Y el tiempo apremia. “El proyecto está programado para finalizar en 2027, que será el 450° aniversario del nacimiento de Rubens. Así que será un año de jubileo”, explica Bulckens.
Como sucede con tantas pinturas de varios siglos de antigüedad, los mayores problemas son los barnices antiguos y malas restauraciones previas. “Esta obra estaba cubierta por un barniz muy excepcional, quiero decir, grueso y amarillo que por un lado distorsionaba los colores, pero por otro lado también hacía imposible ver las pinceladas”, señala Bulckens.
Además, dos pinturas colgadas a ambos lados de la Madonna habían sido limpiadas hace 35 años, dejando al Rubens en el centro con un aspecto amarillento. “Era obvio lo amarilla que se veía. Puedes jugar con la luz del museo para que parezca un poco más azulada, pero eso no era realmente una solución definitiva”, comentó.

Sin embargo, quitar el barniz dejó la superficie pintada con una apariencia apagada. Los restauradores que trabajan en un taller saben que la eliminación es parte del proceso y que el resultado final solo lucirá más espléndido después. Sin embargo, en el museo mismo, algunos visitantes estaban convencidos de que se estaba arruinando la querida pintura y, a pesar de las abundantes señales de “no molestar”, expresaron sus preocupaciones.

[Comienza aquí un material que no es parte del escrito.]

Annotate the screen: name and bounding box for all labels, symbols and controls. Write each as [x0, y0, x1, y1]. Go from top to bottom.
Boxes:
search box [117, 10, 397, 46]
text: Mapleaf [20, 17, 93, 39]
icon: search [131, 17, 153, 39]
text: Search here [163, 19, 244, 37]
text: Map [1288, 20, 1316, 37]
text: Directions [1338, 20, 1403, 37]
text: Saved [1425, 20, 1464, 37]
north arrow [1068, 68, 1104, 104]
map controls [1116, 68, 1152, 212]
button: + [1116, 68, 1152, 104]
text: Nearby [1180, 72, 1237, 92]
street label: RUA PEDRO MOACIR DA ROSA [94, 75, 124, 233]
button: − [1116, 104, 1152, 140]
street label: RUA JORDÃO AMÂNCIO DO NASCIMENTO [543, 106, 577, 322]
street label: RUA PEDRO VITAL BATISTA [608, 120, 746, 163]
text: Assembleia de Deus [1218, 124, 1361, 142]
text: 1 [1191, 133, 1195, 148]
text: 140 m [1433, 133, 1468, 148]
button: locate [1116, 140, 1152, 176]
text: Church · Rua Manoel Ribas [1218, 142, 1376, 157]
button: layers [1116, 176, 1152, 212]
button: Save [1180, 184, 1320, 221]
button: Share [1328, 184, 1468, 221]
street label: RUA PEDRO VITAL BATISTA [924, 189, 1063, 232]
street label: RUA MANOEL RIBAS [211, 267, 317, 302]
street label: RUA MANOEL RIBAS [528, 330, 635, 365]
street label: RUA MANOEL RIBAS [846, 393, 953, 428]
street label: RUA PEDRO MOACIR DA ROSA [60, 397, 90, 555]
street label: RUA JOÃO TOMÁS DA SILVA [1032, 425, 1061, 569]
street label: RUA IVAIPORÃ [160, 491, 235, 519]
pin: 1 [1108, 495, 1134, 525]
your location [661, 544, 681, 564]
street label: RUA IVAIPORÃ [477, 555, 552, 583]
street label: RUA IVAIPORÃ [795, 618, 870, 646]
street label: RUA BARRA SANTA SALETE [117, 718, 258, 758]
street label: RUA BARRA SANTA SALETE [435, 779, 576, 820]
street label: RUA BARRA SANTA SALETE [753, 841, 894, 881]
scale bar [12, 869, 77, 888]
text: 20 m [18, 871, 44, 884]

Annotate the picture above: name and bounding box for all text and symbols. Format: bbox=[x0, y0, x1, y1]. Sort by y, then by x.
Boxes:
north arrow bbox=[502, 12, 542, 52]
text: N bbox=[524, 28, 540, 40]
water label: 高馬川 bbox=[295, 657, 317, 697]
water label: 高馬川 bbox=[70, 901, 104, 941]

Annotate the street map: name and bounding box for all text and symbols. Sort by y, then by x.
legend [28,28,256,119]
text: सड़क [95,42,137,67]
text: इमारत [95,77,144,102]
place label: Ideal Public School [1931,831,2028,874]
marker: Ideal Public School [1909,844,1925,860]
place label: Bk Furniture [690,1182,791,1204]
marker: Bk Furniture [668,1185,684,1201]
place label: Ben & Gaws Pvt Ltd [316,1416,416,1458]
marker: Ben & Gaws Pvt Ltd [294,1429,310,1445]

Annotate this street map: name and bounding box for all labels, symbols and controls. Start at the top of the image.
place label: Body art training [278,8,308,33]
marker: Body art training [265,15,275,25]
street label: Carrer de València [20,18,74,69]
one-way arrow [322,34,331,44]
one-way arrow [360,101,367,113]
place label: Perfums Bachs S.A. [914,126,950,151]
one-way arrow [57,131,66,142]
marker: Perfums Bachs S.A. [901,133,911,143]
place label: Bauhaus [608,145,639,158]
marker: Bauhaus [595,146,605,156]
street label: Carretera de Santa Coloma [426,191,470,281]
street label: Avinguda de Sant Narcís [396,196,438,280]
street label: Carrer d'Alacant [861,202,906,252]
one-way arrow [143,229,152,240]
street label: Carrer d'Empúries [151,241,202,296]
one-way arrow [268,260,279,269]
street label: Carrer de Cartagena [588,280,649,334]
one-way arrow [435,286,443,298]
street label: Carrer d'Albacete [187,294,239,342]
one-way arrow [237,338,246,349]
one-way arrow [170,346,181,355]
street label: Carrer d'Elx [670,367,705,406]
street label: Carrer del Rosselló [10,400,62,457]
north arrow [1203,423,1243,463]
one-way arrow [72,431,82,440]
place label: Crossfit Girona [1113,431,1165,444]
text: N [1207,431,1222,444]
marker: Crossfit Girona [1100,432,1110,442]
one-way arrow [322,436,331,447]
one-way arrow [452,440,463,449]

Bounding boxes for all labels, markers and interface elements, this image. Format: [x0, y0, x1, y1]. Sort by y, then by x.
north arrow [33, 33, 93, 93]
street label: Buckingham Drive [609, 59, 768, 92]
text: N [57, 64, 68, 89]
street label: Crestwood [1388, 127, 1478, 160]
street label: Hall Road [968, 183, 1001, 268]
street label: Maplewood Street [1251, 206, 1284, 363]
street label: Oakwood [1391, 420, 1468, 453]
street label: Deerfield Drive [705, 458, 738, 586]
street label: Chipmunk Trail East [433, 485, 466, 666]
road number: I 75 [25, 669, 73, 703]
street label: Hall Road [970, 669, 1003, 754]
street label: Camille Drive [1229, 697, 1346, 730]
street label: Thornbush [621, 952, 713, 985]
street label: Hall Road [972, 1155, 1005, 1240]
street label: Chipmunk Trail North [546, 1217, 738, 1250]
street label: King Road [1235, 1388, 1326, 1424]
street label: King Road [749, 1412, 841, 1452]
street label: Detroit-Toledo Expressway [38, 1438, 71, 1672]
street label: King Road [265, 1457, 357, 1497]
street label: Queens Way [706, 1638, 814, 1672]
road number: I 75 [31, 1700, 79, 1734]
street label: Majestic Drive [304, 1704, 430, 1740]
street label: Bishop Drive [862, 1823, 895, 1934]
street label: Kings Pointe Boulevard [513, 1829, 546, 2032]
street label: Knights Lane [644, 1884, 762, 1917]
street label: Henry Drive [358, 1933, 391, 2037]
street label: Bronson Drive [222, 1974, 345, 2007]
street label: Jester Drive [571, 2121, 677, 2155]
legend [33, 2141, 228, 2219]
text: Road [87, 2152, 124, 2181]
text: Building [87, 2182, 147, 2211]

“Algunos absolutamente no lo entienden. Y luego piensan: ‘¿es una buena idea?’ Sí, por supuesto que es una buena idea”, razona Keppens. “Sabemos lo que pasará después”, una vez que se aplique el nuevo barniz y los retoques. “A veces tienes un momento para explicar a los visitantes, pero a menudo estamos trabajando y, sí, pero luego escuchamos los comentarios de fondo, por supuesto”, agrega.
Defender al maestro, y su propio trabajo, ahora les sale naturalmente. Después de lidiar con Rubens, mes tras mes, “se ha vuelto una gran parte de nuestras vidas.”